TBH, I am very hesitant to upload my CC logs to a third-party service.
you can host the whole thing locally :)
Why does it need login and cloud upload? A local cli tool analyzing logs should be sufficient.
We used it across the team, and when you want to bring metrics together across multiple people, its easier on a server, than local.
> That's it. Your Claude Code sessions will now be uploaded automatically.
No, thanks
It will be only enabled for the repo where you called the `enable` command. Or use the cli `upload` command for specific sessions.
Or you can run your own instance, but we will need to add docs, on how to control the endpoint properly in the CLI.
Why is the comment calling out the biggest issue with this so heavily downvoted? Privacy is a massive concern with this.
is this observability for your claude code calls or specifically for high level insights like skill usage?
would love to know your actual day to day use case for what you built
the skill usage was one of these "I am wondering about...." things, and we just prompted it into the dashboard to undertand it. We have some of these "hunches" where its easier to analyze having sessions from everyone together to understand similarities as well as differences. And we answered a few of those kinda one off questions this way. Ongoing, we are also using a lot our "learning" tracking, which is not really usable right now, because it integrates with a few of our other things, but we are planning to release it also soon. Also the single session view sometimes helps to debug a sessions, and then better guide a "learning". So its a mix of different things, since we have multiple projects, we can even derive how much we are working on each project, and it kinda maps better than our Linear points :)

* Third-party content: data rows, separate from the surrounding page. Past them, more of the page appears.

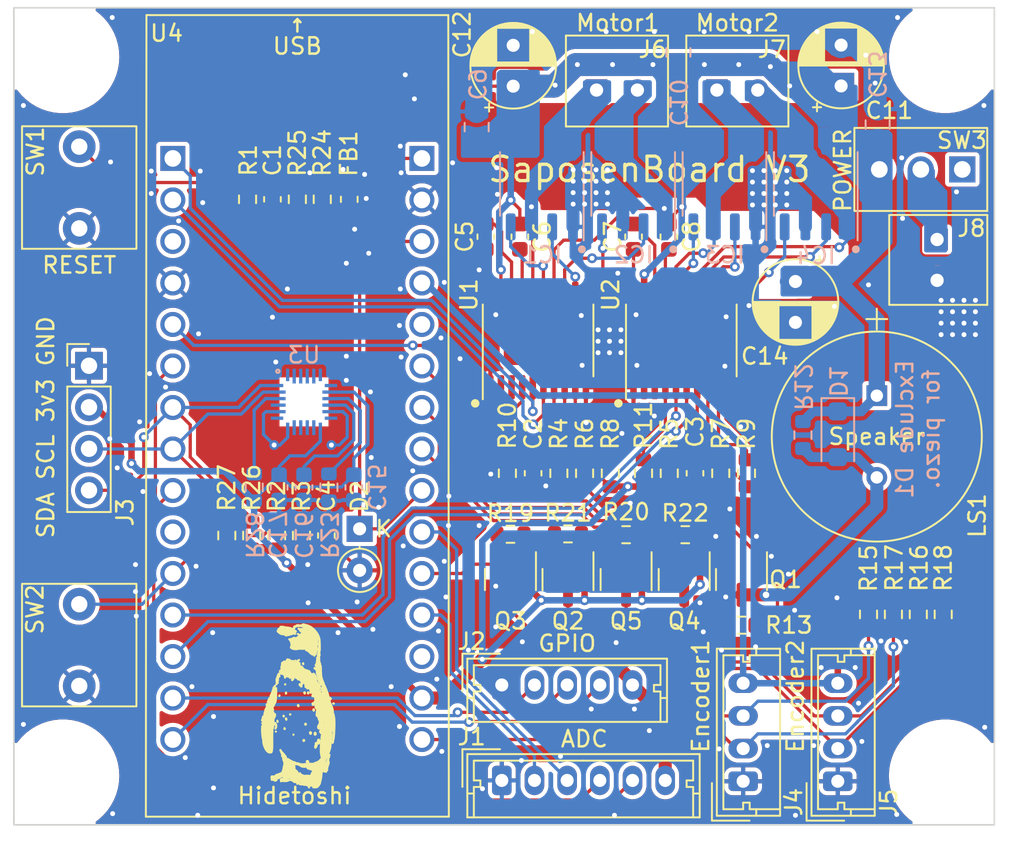
<source format=kicad_pcb>
(kicad_pcb (version 20221018) (generator pcbnew)

  (general
    (thickness 1)
  )

  (paper "A4")
  (layers
    (0 "F.Cu" signal)
    (31 "B.Cu" signal)
    (32 "B.Adhes" user "B.Adhesive")
    (33 "F.Adhes" user "F.Adhesive")
    (34 "B.Paste" user)
    (35 "F.Paste" user)
    (36 "B.SilkS" user "B.Silkscreen")
    (37 "F.SilkS" user "F.Silkscreen")
    (38 "B.Mask" user)
    (39 "F.Mask" user)
    (40 "Dwgs.User" user "User.Drawings")
    (41 "Cmts.User" user "User.Comments")
    (42 "Eco1.User" user "User.Eco1")
    (43 "Eco2.User" user "User.Eco2")
    (44 "Edge.Cuts" user)
    (45 "Margin" user)
    (46 "B.CrtYd" user "B.Courtyard")
    (47 "F.CrtYd" user "F.Courtyard")
    (48 "B.Fab" user)
    (49 "F.Fab" user)
    (50 "User.1" user)
    (51 "User.2" user)
    (52 "User.3" user)
    (53 "User.4" user)
    (54 "User.5" user)
    (55 "User.6" user)
    (56 "User.7" user)
    (57 "User.8" user)
    (58 "User.9" user)
  )

  (setup
    (stackup
      (layer "F.SilkS" (type "Top Silk Screen"))
      (layer "F.Paste" (type "Top Solder Paste"))
      (layer "F.Mask" (type "Top Solder Mask") (thickness 0.01))
      (layer "F.Cu" (type "copper") (thickness 0.035))
      (layer "dielectric 1" (type "core") (thickness 0.91) (material "FR4") (epsilon_r 4.5) (loss_tangent 0.02))
      (layer "B.Cu" (type "copper") (thickness 0.035))
      (layer "B.Mask" (type "Bottom Solder Mask") (thickness 0.01))
      (layer "B.Paste" (type "Bottom Solder Paste"))
      (layer "B.SilkS" (type "Bottom Silk Screen"))
      (copper_finish "None")
      (dielectric_constraints no)
    )
    (pad_to_mask_clearance 0)
    (aux_axis_origin 100 50)
    (pcbplotparams
      (layerselection 0x00010fc_ffffffff)
      (plot_on_all_layers_selection 0x0000000_00000000)
      (disableapertmacros false)
      (usegerberextensions false)
      (usegerberattributes true)
      (usegerberadvancedattributes true)
      (creategerberjobfile true)
      (dashed_line_dash_ratio 12.000000)
      (dashed_line_gap_ratio 3.000000)
      (svgprecision 6)
      (plotframeref false)
      (viasonmask false)
      (mode 1)
      (useauxorigin false)
      (hpglpennumber 1)
      (hpglpenspeed 20)
      (hpglpendiameter 15.000000)
      (dxfpolygonmode true)
      (dxfimperialunits true)
      (dxfusepcbnewfont true)
      (psnegative false)
      (psa4output false)
      (plotreference true)
      (plotvalue true)
      (plotinvisibletext false)
      (sketchpadsonfab false)
      (subtractmaskfromsilk false)
      (outputformat 4)
      (mirror false)
      (drillshape 0)
      (scaleselection 1)
      (outputdirectory "/home/hide/Desktop/a/")
    )
  )

  (net 0 "")
  (net 1 "+BATT")
  (net 2 "GND")
  (net 3 "NRST")
  (net 4 "SW1")
  (net 5 "Net-(C4-Pad1)")
  (net 6 "Net-(C1-Pad1)")
  (net 7 "Net-(U1-RC)")
  (net 8 "Net-(U2-RC)")
  (net 9 "+3V3")
  (net 10 "Net-(U1-CP2)")
  (net 11 "Net-(U1-CP1)")
  (net 12 "Net-(U1-VCP)")
  (net 13 "Net-(U2-CP2)")
  (net 14 "Net-(U2-CP1)")
  (net 15 "Net-(U2-VCP)")
  (net 16 "Net-(D1-A)")
  (net 17 "Net-(D2-K)")
  (net 18 "Net-(IC1-S2)")
  (net 19 "NUCLEO_LED")
  (net 20 "Extra1")
  (net 21 "Extra2")
  (net 22 "SDA")
  (net 23 "SCLK")
  (net 24 "ENC1_2")
  (net 25 "ENC1_1")
  (net 26 "+5V")
  (net 27 "ENC2_2")
  (net 28 "ENC2_1")
  (net 29 "ADC1")
  (net 30 "ADC2")
  (net 31 "ADC3")
  (net 32 "ADC4")
  (net 33 "Net-(IC1-G2)")
  (net 34 "Net-(IC1-G1)")
  (net 35 "SPEAKER")
  (net 36 "Net-(IC2-S1)")
  (net 37 "Net-(IC2-G2)")
  (net 38 "Net-(IC2-G1)")
  (net 39 "Net-(IC3-S2)")
  (net 40 "Net-(IC3-G2)")
  (net 41 "MOT2_IN2")
  (net 42 "MOT2_IN1")
  (net 43 "Net-(IC3-G1)")
  (net 44 "Net-(IC4-S1)")
  (net 45 "Net-(IC4-G2)")
  (net 46 "Net-(IC4-G1)")
  (net 47 "Net-(J4-Pin_3)")
  (net 48 "Net-(J4-Pin_2)")
  (net 49 "Net-(J5-Pin_3)")
  (net 50 "Net-(J5-Pin_2)")
  (net 51 "Net-(J8-Pin_1)")
  (net 52 "Net-(U1-ISET)")
  (net 53 "Net-(U2-ISET)")
  (net 54 "Net-(U1-SLEEPn)")
  (net 55 "Net-(U2-SLEEPn)")
  (net 56 "Net-(U1-VREF)")
  (net 57 "Net-(U2-VREF)")
  (net 58 "MOT1_IN2")
  (net 59 "MOT1_IN1")
  (net 60 "unconnected-(U1-OCLn-Pad3)")
  (net 61 "unconnected-(U1-AIOUT-Pad2)")
  (net 62 "unconnected-(U2-OCLn-Pad3)")
  (net 63 "unconnected-(U2-AIOUT-Pad2)")
  (net 64 "unconnected-(U4-PF_0-Pad3_10)")
  (net 65 "unconnected-(U4-PA_2-Pad4_5)")
  (net 66 "unconnected-(U4-NRST-Pad3_3)")
  (net 67 "unconnected-(U4-AREF-Pad4_13)")
  (net 68 "unconnected-(U3-RESV-Pad19)")
  (net 69 "unconnected-(U3-NC-Pad6)")
  (net 70 "unconnected-(U3-NC-Pad5)")
  (net 71 "unconnected-(U3-NC-Pad4)")
  (net 72 "unconnected-(U3-NC-Pad3)")
  (net 73 "unconnected-(U3-NC-Pad2)")
  (net 74 "unconnected-(U3-NC-Pad17)")
  (net 75 "unconnected-(U3-NC-Pad16)")
  (net 76 "unconnected-(U3-NC-Pad15)")
  (net 77 "unconnected-(U3-NC-Pad14)")
  (net 78 "unconnected-(U3-NC-Pad1)")
  (net 79 "unconnected-(U3-INT-Pad12)")
  (net 80 "unconnected-(U3-AUX_DA-Pad21)")
  (net 81 "unconnected-(U3-AUX_CL-Pad7)")
  (net 82 "Net-(U4-VIN)")
  (net 83 "Net-(U3-nCS)")
  (net 84 "Net-(U3-SDO{slash}ADO)")
  (net 85 "Net-(U3-REGOUT)")

  (footprint "Resistor_SMD:R_0603_1608Metric" (layer "F.Cu") (at 113.03 82.296 90))

  (footprint "Resistor_SMD:R_0603_1608Metric" (layer "F.Cu") (at 134.9248 78.486 -90))

  (footprint "Resistor_SMD:R_0603_1608Metric" (layer "F.Cu") (at 140.1064 78.486 -90))

  (footprint "Resistor_SMD:R_0603_1608Metric" (layer "F.Cu") (at 144.8308 78.486 90))

  (footprint "Capacitor_SMD:C_0603_1608Metric" (layer "F.Cu") (at 137.922 64.008 90))

  (footprint "Resistor_SMD:R_0603_1608Metric" (layer "F.Cu") (at 116.078 82.296 90))

  (footprint "Resistor_SMD:R_0603_1608Metric" (layer "F.Cu") (at 118.872 61.722 -90))

  (footprint "Capacitor_THT:CP_Radial_D5.0mm_P2.50mm" (layer "F.Cu") (at 147.828 66.7512 -90))

  (footprint "Footprints:A4955GLPTR-T" (layer "F.Cu") (at 140.843 70.358 90))

  (footprint "Resistor_SMD:R_0603_1608Metric" (layer "F.Cu") (at 153.8224 87.122 90))

  (footprint "Package_TO_SOT_SMD:SOT-23" (layer "F.Cu") (at 141.0208 84.9884 -90))

  (footprint "Resistor_SMD:R_0603_1608Metric" (layer "F.Cu") (at 133.9088 82.1944))

  (footprint "Connector_PinHeader_2.54mm:PinHeader_1x04_P2.54mm_Vertical" (layer "F.Cu") (at 104.5972 71.9074))

  (footprint "Capacitor_SMD:C_0603_1608Metric" (layer "F.Cu") (at 119.126 82.296 -90))

  (footprint "Package_TO_SOT_SMD:SOT-23" (layer "F.Cu") (at 130.3884 84.9884 -90))

  (footprint "Inductor_SMD:L_0603_1608Metric" (layer "F.Cu") (at 120.523 61.722 -90))

  (footprint "Resistor_SMD:R_0603_1608Metric" (layer "F.Cu") (at 137.4648 82.2452))

  (footprint "Connector_Molex:Molex_Micro-Latch_53253-0470_1x04_P2.00mm_Vertical" (layer "F.Cu") (at 150.4188 97.3328 90))

  (footprint "Connector_Molex:Molex_Micro-Latch_53253-0570_1x05_P2.00mm_Vertical" (layer "F.Cu") (at 129.858 91.44))

  (footprint "Footprints:MountingHole_3.2mm_M3" (layer "F.Cu") (at 103 53))

  (footprint "Resistor_SMD:R_0603_1608Metric" (layer "F.Cu") (at 156.8704 87.122 90))

  (footprint "Resistor_SMD:R_0603_1608Metric" (layer "F.Cu") (at 143.256 78.486 -90))

  (footprint "Package_TO_SOT_SMD:SOT-23" (layer "F.Cu") (at 137.4648 84.9884 -90))

  (footprint "Resistor_SMD:R_0603_1608Metric" (layer "F.Cu") (at 130.3884 82.2175))

  (footprint "Package_TO_SOT_SMD:SOT-23" (layer "F.Cu") (at 144.526 84.9884 -90))

  (footprint "Resistor_SMD:R_0603_1608Metric" (layer "F.Cu") (at 114.3 61.722 -90))

  (footprint "Resistor_SMD:R_0603_1608Metric" (layer "F.Cu") (at 138.5316 78.486 90))

  (footprint "Resistor_SMD:R_0603_1608Metric" (layer "F.Cu") (at 133.35 78.486 -90))

  (footprint "Footprints:PKM13EPYH4000-A0" (layer "F.Cu") (at 152.8064 73.7381 -90))

  (footprint "Capacitor_SMD:C_0603_1608Metric" (layer "F.Cu") (at 141.6812 78.486 -90))

  (footprint "Capacitor_SMD:C_0603_1608Metric" (layer "F.Cu") (at 140.081 64.008 90))

  (footprint "Resistor_SMD:R_0603_1608Metric" (layer "F.Cu") (at 136.4996 78.486 90))

  (footprint "Resistor_SMD:R_0603_1608Metric" (layer "F.Cu") (at 114.554 82.296 90))

  (footprint "Capacitor_SMD:C_0603_1608Metric" (layer "F.Cu") (at 115.824 61.722 90))

  (footprint "Footprints:MountingHole_3.2mm_M3" (layer "F.Cu") (at 157 97))

  (footprint "Capacitor_THT:CP_Radial_D5.0mm_P2.50mm" (layer "F.Cu") (at 130.556 54.799113 90))

  (footprint "Package_TO_SOT_SMD:SOT-23" (layer "F.Cu") (at 133.9088 84.9884 -90))

  (footprint "Footprints:TVDT18-050C" (layer "F.Cu") (at 104 89 90))

  (footprint "Resistor_SMD:R_0603_1608Metric" (layer "F.Cu") (at 141.0838 82.2452))

  (footprint "Footprints:MountingHole_3.2mm_M3" (layer "F.Cu") (at 157 53))

  (footprint "Capacitor_SMD:C_0603_1608Metric" (layer "F.Cu") (at 130.9624 64.008 90))

  (footprint "Footprints:A4955GLPTR-T" (layer "F.Cu")
    (tstamp ab142bbc-6e22-43b0-972f-32e49a8a71ec)
    (at 132.08 70.358 90)
    (descr "TSSOP, 20 Pin (JEDEC MO-153 Var AC https://www.jedec.org/document_search?search_api_views_fulltext=MO-153), generated with kicad-footprint-generator ipc_gullwing_generator.py")
    (tags "TSSOP SO")
    (property "Sheetfile" "SaposenBoard.kicad_sch")
    (property "Sheetname" "")
    (path "/b50f6384-2744-4775-9c19-374aab4ff0b7")
    (attr smd)
    (fp_text reference "U1" (at 2.794 -4.2295 90 unlocked) (layer "F.SilkS")
        (effects (font (size 1 1) (thickness 0.15)))
      (tstamp 6d6b4fea-6420-49e5-8071-305d7fbbd88a)
    )
    (fp_text value "A4955GLPTR-T" (at 0 4.2 90 unlocked) (layer "F.Fab")
        (effects (font (size 1 1) (thickness 0.15)))
      (tstamp 1a21cf99-d2b2-4e33-9a44-a6b01941c53b)
    )
    (fp_text user "${REFERENCE}" (at 5 0 90 unlocked) (layer "F.Fab")
        (effects (font (size 1 1) (thickness 0.15)))
      (tstamp 2f60f10b-fee4-414a-97a3-47da40ed3a49)
    )
    (fp_line (start 0 -3.385) (end -3.6 -3.385)
      (stroke (width 0.12) (type solid)) (layer "F.SilkS") (tstamp d47ae577-d8b8-4a94-8f92-d593f50f92ec))
    (fp_line (start 0 -3.385) (end 2.2 -3.385)
      (stroke (width 0.12) (type solid)) (layer "F.SilkS") (tstamp 4e884b1d-3163-4358-97f9-267f5166cde4))
    (fp_line (start 0 3.385) (end -2.2 3.385)
      (stroke (width 0.12) (type solid)) (layer "F.SilkS") (tstamp f486d39b-03a2-4981-9e66-2d370c64d806))
    (fp_line (start 0 3.385) (end 2.2 3.385)
      (stroke (width 0.12) (type solid)) (layer "F.SilkS") (tstamp 8a9b48cd-bbbc-4789-9c62-5308bcf28de9))
    (fp_circle (center -3.85 -3.85) (end -3.65 -3.85)
      (stroke (width 0.12) (type solid)) (fill solid) (layer "F.SilkS") (tstamp 09ebb594-bdb2-4777-b455-bd5691e26806))
    (fp_line (start -3.85 -3.5) (end -3.85 3.5)
      (stroke (width 0.05) (type solid)) (layer "F.CrtYd") (tstamp 9c31c1e9-d2b0-4db4-ab82-b8c53b5b527d))
    (fp_line (start -3.85 3.5) (end 3.85 3.5)
      (stroke (width 0.05) (type solid)) (layer "F.CrtYd") (tstamp eacddb26-7114-4a5a-b4dd-91902c4b963b))
    (fp_line (start 3.85 -3.5) (end -3.85 -3.5)
      (stroke (width 0.05) (type solid)) (layer "F.CrtYd") (tstamp 87a976a1-10b5-4b5f-a571-83e0b4a67db2))
    (fp_line (start 3.85 3.5) (end 3.85 -3.5)
      (stroke (width 0.05) (type solid)) (layer "F.CrtYd") (tstamp 2691f6c0-8037-4cb4-b604-a8352dc6ace6))
    (fp_line (start -2.2 -2.25) (end -1.2 -3.25)
      (stroke (width 0.1) (type solid)) (layer "F.Fab") (tstamp 9aa9b06c-cedc-4e1e-b176-20ac2dd4b028))
    (fp_line (start -2.2 3.25) (end -2.2 -2.25)
      (stroke (width 0.1) (type solid)) (layer "F.Fab") (tstamp a5f5e9f7-b326-4e16-be44-b4d28fefb60a))
    (fp_line (start -1.2 -3.25) (end 2.2 -3.25)
      (stroke (width 0.1) (type solid)) (layer "F.Fab") (tstamp 4eeed702-a657-4447-9114-64e5cd72e5f0))
    (fp_line (start 2.2 -3.25) (end 2.2 3.25)
      (stroke (width 0.1) (type solid)) (layer "F.Fab") (tstamp 525c2d54-2acc-4eec-8935-2770903476eb))
    (fp_line (start 2.2 3.25) (end -2.2 3.25)
      (stroke (width 0.1) (type solid)) (layer "F.Fab") (tstamp d5a67920-8131-48e5-81a5-140ce3dd6137))
    (pad "1" smd roundrect (at -2.8625 -2.925 90) (size 1.475 0.4) (layers "F.Cu" "F.Paste" "F.Mask") (roundrect_rratio 0.25)
      (net 2 "GND") (pinfunction "GND") (pintype "power_in") (tstamp eede9f8b-95f0-4590-acda-b121fc37fa64))
    (pad "2" smd roundrect (at -2.8625 -2.275 90) (size 1.475 0.4) (layers "F.Cu" "F.Paste" "F.Mask") (roundrect_rratio 0.25)
      (net 61 "unconnected-(U1-AIOUT-Pad2)") (pinfunction "AIOUT") (pintype "output+no_connect") (tstamp a11a1092-e37f-4ec4-b7b8-bb97675efd3a))
    (pad "3" smd roundrect (at -2.8625 -1.625 90) (size 1.475 0.4) (layers "F.Cu" "F.Paste" "F.Mask") (roundrect_rratio 0.25)
      (net 60 "unconnected-(U1-OCLn-Pad3)") (pinfunction "OCLn") (pintype "output+no_connect") (tstamp 3f983ad9-e67a-4541-85d6-bbd7e4ea9c81))
    (pad "4" smd roundrect (at -2.8625 -0.975 90) (size 1.475 0.4) (layers "F.Cu" "F.Paste" "F.Mask") (roundrect_rratio 0.25)
      (net 56 "Net-(U1-VREF)") (pinfunction "VREF") (pintype "output"
... [915078 chars truncated]
</source>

How diverse is your dataset?
Team of 4 engineers, 1 data & business person, 1 design engineer.
I would say roughly equal amount of sessions between them (very roughly)
Also maybe 40% of coding sessions in large brownfield project. 50% greenfield, and remaining 10% non coding tasks.
Nice. Now, to vibe myself a locally hosted alternative.
I was about to say they have a self-hosting guide, but I see they use third party services that seem absolutely pointless for such a tiny dataset. For comparison, I have a project that happily analyzes 150 million tokens worth of Claude session data w/some basic caching in plain text files on a $300 mini pc in seconds... If/when I reach billions, I might throw Sqlite into the stack. Maybe once I reach tens of billions, something bigger will be worthwhile.
The docker-compose contain everything you should need: https://github.com/obsessiondb/rudel/blob/main/docker-compos...
Does it work for Codex?
Yes we added codex support, but its not yet extensively tested. Session upload works, but we kinda have to still QA all the analytics extraction.
One potential reason for sessions being abandoned within 60 seconds in my experience is realizing you forgot to set something in the environment: github token missing, tool set for the language not on the path, etc. Claude doesn't provide elegant ways to fix those things in-session so I'll just exit, fix up and start Claude again. It does have the option to continue a previous session but there's typically no point in these "oops I forgot that" cases.
This is so sad that on top of black box LLMs we also build all these tools that are pretty much black box as well.
It became very hard to understand what exactly is sent to LLM as input/context and how exactly is the output processed.
The tool does have a quite detailed view for individual sessions. Which allows you to understand input and output much better, but obviously its still mysterious how the output is generated from that input.